Dr. Dennis Carayol, Chairman of the Livestock Agency, convened a 'consultative meeting' of security personnel, government officials, livestock owners, butchers, Area councilmen and women to discuss meat prices. The regime believes that prices are artificially high and therefore should come down regardless of the cost to bringing the meat/cattle to market.
As livestock owners have tried explaining to the regime that most of their animals are bought in Senegal or Mauritania and normally priced in CFA francs, they cannot sell their animals at a loss. Similarly the butchers have argued that to sell at a lower price will result in their inability to realize returns that will sustain their business.
If it weren't because of the potential for these hard working livestock owners and butchers going to jail for selling their meat at market prices, we would have let the market do the talking for us. But since that's not a viable proposition, we thought we could put in our two cents worth of commentary by saying to Jammeh, once more, that his attempt at controlling prices will only result in shortages, bringing further hardship to ordinary Gambians which have suffered enough under the A(F)PRC regimes.
Jammeh has tried it of numerous other occasions without success. To repeat the same stupid exercise, year in, year out, is further testimony that the regime of Yaya Jammeh has run out of ideas. In fact, they had no idea in the first instance on how to govern the country which has led to Gambia's current predicament.
Our advise is : Allow the market to work for the benefit of all, including the abattoir which now belongs to Yaya Jammeh.

Given records:
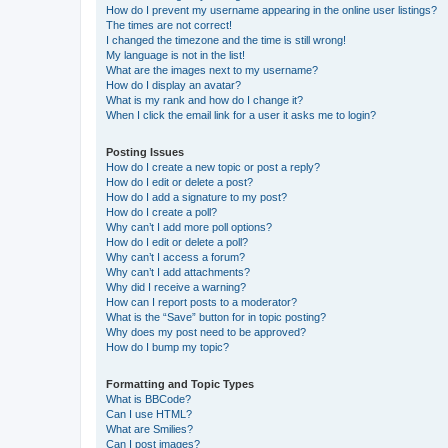
How do I prevent my username appearing in the online user listings?
The times are not correct!
I changed the timezone and the time is still wrong!
My language is not in the list!
What are the images next to my username?
How do I display an avatar?
What is my rank and how do I change it?
When I click the email link for a user it asks me to login?
Posting Issues
How do I create a new topic or post a reply?
How do I edit or delete a post?
How do I add a signature to my post?
How do I create a poll?
Why can’t I add more poll options?
How do I edit or delete a poll?
Why can’t I access a forum?
Why can’t I add attachments?
Why did I receive a warning?
How can I report posts to a moderator?
What is the “Save” button for in topic posting?
Why does my post need to be approved?
How do I bump my topic?
Formatting and Topic Types
What is BBCode?
Can I use HTML?
What are Smilies?
Can I post images?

Activities:
**1)** List every group of people the meat prices commentary says were brought together at the consultative meeting.
**2)** Swap "stupid" for "futile" in the meat prices commentary and give the passage from "Jammeh has tried" to "Gambia's current predicament.".

Answers to the exercises:
**1)**
- security personnel
- government officials
- livestock owners
- butchers
- Area councilmen and women

**2)**
Jammeh has tried it of numerous other occasions without success. To repeat the same futile exercise, year in, year out, is further testimony that the regime of Yaya Jammeh has run out of ideas. In fact, they had no idea in the first instance on how to govern the country which has led to Gambia's current predicament.